Mike Lamb Posted September 15, 2013 Report Posted September 15, 2013 My wife makes several gallons of sauce from our garden yearly. This is the video from 2012. It is a limited engagement. Please enjoy. http://www.youtube.com/watch?v=iesxgpi5Ldw
Marc Posted September 15, 2013 Report Posted September 15, 2013 I'm downright jealous of that garden. Marc
ghentjr Posted September 15, 2013 Report Posted September 15, 2013 Mike: What is the name of the cucumber variety you grow? Nice machine.
kurt Posted September 15, 2013 Report Posted September 15, 2013 Yeah, no kidding. I do mine manually through a screen colander; takes forever. I've lusted after this for many years.... Google "tomato mill". There's a lot of options.
Robert Jones Posted September 15, 2013 Report Posted September 15, 2013 I wish I had the heat to grow those peppers. I got a few, but, the mild climate prevents a bumper crop. I can grow cherry tomato's like crazy.
Mike Lamb Posted September 15, 2013 Author Report Posted September 15, 2013 We used a hand cranked knuckle buster tomato sauce machine for years until it thankfully broke. We have had this Omaz machine for about 10 years and it turns the tomato sauce processing into a joke. Last year we made five or 6 gallons of sauce but this year only about three. It was a cold summer and I also neglected the garden. The home inspection business has been very good. I just started making my own hot sauce out of our cayenne peppers last year with hot delicious success. I get all my plants from a local nursery. The cucumbers are just marked cucumbers so I do not know what particular kind they are.
kurt Posted September 16, 2013 Report Posted September 16, 2013 I think you've got good dirt. It makes the difference.
ghentjr Posted September 16, 2013 Report Posted September 16, 2013 We do bread & butter pickles and those cucumbers looked fantastic. My Sicilian grandparents would take the sauce they got from grinding and dry it in the sun to make tomato paste. Saw horses with boards were set up in the back yard and plates were used with a small amount of the tomato on each plate. Covered with cheese cloth, the sun would do a great job of extracting water and they used the paste all year. I am sure they added stuff as a preservative but I don't know what. I do remember the fantastic taste.
Les Posted September 16, 2013 Report Posted September 16, 2013 I am disappointed. Smashing up perfectly good throwing tomatoes.

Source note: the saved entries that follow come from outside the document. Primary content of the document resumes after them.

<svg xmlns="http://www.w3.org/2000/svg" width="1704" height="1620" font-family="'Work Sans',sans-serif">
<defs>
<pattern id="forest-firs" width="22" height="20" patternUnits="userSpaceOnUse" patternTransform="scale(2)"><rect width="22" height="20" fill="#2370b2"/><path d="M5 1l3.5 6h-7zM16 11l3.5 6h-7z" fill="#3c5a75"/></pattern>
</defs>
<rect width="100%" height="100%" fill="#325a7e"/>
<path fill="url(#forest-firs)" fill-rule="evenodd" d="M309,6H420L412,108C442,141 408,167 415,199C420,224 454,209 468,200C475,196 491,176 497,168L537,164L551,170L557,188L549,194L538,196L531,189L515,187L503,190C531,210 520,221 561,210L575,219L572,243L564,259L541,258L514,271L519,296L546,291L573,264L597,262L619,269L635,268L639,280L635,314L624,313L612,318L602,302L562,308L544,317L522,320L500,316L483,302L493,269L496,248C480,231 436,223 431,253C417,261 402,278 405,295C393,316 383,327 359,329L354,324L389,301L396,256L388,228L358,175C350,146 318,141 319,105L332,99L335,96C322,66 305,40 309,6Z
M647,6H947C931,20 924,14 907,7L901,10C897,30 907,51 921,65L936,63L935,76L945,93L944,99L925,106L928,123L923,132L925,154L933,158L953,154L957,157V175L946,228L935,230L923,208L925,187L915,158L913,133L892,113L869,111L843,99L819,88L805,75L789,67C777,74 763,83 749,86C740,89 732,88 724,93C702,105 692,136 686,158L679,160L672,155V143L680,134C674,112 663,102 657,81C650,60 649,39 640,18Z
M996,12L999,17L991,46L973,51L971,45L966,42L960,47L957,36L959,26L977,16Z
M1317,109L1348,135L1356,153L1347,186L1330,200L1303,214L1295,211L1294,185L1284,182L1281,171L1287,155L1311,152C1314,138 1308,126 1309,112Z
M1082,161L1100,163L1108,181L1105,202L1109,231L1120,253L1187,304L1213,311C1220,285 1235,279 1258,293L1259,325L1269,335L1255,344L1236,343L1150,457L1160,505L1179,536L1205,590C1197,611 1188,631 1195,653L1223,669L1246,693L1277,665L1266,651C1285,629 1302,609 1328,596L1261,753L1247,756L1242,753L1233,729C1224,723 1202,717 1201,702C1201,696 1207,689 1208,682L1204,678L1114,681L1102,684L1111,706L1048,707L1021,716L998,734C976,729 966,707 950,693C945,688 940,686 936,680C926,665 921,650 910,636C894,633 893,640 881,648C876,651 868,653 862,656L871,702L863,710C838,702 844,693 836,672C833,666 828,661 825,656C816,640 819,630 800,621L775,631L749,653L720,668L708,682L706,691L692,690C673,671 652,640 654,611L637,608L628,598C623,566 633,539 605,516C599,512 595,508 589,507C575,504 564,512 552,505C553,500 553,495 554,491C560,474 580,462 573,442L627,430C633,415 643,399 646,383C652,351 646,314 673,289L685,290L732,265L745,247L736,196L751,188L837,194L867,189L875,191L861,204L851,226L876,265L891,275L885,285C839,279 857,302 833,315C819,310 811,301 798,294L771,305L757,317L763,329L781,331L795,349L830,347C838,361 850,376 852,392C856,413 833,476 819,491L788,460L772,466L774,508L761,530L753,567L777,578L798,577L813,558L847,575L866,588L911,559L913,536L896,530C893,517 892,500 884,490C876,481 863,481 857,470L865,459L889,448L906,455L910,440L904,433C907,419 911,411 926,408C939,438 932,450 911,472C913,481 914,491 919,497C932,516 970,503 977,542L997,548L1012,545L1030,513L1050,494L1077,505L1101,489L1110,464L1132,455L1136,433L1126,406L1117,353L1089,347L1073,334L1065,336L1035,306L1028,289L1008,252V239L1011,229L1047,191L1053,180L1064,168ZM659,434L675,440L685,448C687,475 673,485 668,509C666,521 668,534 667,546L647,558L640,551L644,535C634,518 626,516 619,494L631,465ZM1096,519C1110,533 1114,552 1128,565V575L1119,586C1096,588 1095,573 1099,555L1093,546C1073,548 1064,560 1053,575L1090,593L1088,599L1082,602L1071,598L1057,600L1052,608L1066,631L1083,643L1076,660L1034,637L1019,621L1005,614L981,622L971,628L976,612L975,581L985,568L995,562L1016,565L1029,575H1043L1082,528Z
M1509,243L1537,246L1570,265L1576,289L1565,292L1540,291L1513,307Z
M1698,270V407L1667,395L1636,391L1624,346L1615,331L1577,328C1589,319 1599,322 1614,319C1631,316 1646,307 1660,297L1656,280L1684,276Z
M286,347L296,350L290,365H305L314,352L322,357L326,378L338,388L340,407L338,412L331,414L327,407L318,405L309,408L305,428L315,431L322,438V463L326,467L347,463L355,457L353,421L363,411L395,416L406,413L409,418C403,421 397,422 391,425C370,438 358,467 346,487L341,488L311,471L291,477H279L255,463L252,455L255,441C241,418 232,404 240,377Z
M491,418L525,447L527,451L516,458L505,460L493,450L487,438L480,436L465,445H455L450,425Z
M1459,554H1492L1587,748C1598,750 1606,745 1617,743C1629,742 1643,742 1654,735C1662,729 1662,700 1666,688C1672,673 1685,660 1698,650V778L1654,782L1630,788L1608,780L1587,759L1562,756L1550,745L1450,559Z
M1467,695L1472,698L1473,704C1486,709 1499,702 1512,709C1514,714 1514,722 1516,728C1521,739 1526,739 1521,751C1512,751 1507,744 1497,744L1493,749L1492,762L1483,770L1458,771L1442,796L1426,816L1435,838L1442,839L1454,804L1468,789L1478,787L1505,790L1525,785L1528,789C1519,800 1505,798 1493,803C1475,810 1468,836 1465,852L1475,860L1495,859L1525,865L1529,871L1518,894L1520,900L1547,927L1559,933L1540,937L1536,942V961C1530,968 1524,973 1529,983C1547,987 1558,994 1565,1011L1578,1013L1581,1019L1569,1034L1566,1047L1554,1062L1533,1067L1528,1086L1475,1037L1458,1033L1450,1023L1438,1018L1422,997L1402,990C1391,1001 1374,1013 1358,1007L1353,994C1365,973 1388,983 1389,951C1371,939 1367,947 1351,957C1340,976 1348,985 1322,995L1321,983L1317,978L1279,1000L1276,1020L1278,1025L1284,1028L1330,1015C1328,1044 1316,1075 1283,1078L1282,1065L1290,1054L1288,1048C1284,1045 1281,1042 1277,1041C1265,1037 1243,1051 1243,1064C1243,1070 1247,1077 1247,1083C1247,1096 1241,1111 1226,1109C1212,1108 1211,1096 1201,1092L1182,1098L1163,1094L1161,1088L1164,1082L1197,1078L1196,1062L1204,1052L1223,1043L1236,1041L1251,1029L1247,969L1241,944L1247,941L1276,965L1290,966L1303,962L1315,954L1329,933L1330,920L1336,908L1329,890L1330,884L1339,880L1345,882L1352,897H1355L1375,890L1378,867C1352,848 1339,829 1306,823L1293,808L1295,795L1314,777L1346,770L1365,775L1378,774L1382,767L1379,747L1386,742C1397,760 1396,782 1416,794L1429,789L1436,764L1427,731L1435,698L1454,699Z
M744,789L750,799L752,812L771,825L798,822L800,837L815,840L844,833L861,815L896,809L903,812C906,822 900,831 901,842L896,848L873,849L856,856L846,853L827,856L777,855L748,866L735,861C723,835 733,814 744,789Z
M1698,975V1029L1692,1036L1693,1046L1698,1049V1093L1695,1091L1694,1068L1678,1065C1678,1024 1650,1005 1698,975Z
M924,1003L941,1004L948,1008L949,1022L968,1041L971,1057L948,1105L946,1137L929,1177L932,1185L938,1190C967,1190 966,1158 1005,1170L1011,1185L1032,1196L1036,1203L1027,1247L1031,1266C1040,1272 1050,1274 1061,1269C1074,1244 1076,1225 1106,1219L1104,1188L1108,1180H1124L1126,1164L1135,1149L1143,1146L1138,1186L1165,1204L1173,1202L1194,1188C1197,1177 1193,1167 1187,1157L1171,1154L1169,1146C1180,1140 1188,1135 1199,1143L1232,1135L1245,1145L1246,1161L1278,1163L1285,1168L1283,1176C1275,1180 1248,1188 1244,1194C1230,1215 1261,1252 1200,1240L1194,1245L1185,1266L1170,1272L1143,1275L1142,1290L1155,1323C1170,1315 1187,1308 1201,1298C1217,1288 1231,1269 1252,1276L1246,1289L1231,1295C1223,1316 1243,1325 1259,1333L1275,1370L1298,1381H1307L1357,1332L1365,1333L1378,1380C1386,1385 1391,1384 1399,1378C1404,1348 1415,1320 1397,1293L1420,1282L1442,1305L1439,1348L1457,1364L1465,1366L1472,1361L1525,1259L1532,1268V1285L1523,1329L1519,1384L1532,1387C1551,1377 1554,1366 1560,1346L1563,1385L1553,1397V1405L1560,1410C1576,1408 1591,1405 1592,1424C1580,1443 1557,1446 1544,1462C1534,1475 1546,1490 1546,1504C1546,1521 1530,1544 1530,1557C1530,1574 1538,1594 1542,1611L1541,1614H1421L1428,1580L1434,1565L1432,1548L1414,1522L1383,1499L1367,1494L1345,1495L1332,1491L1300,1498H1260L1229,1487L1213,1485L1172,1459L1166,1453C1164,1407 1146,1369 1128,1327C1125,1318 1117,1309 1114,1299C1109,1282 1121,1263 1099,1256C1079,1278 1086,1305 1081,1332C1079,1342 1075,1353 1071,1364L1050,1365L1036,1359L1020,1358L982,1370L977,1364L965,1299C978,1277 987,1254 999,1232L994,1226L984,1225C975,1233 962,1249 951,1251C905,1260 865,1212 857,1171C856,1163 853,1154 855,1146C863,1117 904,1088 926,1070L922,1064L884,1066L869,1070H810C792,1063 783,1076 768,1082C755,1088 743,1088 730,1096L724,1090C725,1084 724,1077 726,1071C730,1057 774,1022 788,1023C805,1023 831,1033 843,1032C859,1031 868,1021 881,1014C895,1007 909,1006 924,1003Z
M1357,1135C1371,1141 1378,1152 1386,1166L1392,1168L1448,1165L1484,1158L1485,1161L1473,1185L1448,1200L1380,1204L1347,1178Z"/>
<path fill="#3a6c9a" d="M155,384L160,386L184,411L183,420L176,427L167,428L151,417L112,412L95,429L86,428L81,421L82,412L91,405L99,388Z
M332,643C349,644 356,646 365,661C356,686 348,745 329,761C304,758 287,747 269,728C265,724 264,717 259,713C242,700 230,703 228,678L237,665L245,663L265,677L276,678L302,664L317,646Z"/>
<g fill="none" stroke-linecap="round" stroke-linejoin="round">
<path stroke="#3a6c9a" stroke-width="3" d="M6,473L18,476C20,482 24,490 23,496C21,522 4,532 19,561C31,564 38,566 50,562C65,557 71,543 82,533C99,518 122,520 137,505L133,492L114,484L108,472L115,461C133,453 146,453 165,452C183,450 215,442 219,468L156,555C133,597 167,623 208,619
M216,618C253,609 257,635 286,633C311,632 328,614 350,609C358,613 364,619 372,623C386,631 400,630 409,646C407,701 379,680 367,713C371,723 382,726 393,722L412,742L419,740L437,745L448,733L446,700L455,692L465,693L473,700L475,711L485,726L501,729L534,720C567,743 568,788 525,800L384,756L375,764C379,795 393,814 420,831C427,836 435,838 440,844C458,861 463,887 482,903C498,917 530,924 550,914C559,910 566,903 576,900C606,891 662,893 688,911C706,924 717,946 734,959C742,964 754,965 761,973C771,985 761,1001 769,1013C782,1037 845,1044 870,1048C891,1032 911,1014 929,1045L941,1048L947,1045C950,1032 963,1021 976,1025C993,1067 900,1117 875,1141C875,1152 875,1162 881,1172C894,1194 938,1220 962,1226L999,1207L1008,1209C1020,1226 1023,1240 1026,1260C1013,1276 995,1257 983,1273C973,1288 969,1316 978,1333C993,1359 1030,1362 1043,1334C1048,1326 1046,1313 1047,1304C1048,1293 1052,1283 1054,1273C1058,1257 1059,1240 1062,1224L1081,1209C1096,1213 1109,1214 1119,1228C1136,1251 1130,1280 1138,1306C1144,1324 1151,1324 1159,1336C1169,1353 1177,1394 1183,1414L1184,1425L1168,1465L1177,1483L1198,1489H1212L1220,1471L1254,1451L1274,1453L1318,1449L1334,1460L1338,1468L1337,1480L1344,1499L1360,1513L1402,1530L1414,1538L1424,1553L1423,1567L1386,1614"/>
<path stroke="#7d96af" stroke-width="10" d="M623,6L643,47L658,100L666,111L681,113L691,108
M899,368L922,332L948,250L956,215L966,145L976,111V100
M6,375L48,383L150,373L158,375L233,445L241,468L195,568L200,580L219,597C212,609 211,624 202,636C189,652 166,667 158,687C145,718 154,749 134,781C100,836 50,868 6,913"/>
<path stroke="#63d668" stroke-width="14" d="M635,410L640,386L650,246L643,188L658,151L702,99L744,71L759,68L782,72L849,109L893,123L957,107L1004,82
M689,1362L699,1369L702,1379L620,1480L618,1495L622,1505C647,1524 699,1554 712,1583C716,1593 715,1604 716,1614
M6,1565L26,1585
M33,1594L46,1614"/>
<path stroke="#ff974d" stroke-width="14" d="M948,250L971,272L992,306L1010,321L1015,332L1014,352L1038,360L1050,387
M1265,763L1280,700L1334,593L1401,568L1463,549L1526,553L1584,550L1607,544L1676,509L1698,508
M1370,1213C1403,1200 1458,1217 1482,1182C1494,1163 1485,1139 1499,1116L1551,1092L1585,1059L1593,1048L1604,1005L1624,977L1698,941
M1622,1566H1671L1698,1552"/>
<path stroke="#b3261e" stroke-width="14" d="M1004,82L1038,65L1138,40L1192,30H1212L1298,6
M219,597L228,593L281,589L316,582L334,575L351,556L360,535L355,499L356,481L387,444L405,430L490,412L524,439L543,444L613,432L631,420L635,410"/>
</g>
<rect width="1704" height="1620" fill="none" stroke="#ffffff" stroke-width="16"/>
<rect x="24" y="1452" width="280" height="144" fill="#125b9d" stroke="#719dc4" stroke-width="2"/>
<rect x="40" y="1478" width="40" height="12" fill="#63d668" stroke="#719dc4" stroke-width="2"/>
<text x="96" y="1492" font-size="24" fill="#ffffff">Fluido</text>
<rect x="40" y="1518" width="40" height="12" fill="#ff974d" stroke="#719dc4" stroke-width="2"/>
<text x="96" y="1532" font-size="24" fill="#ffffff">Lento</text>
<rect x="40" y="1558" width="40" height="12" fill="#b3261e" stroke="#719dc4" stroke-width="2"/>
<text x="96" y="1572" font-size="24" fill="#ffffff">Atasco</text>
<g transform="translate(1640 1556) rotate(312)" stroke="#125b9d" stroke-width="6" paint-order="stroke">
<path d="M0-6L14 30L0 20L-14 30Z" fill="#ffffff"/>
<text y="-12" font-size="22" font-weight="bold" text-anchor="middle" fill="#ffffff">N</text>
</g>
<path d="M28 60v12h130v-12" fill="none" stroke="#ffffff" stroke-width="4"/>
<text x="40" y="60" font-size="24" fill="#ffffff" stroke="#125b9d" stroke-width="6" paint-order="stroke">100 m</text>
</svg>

Tom Raymond Posted September 16, 2013 Report Posted September 16, 2013 No time for gardens here. The wife bought 3 bushels of local tomatoes from the farm market on her way home from work Friday. Her parents processed all weekend. We share the results. Oh, and skip the fancy machines. When I was a teenager my brother and I scraped the handle on the squeezo and chucked it to a Black and Decker 1/2" drill. We had enough torque to extract the juice from the wooden plunger.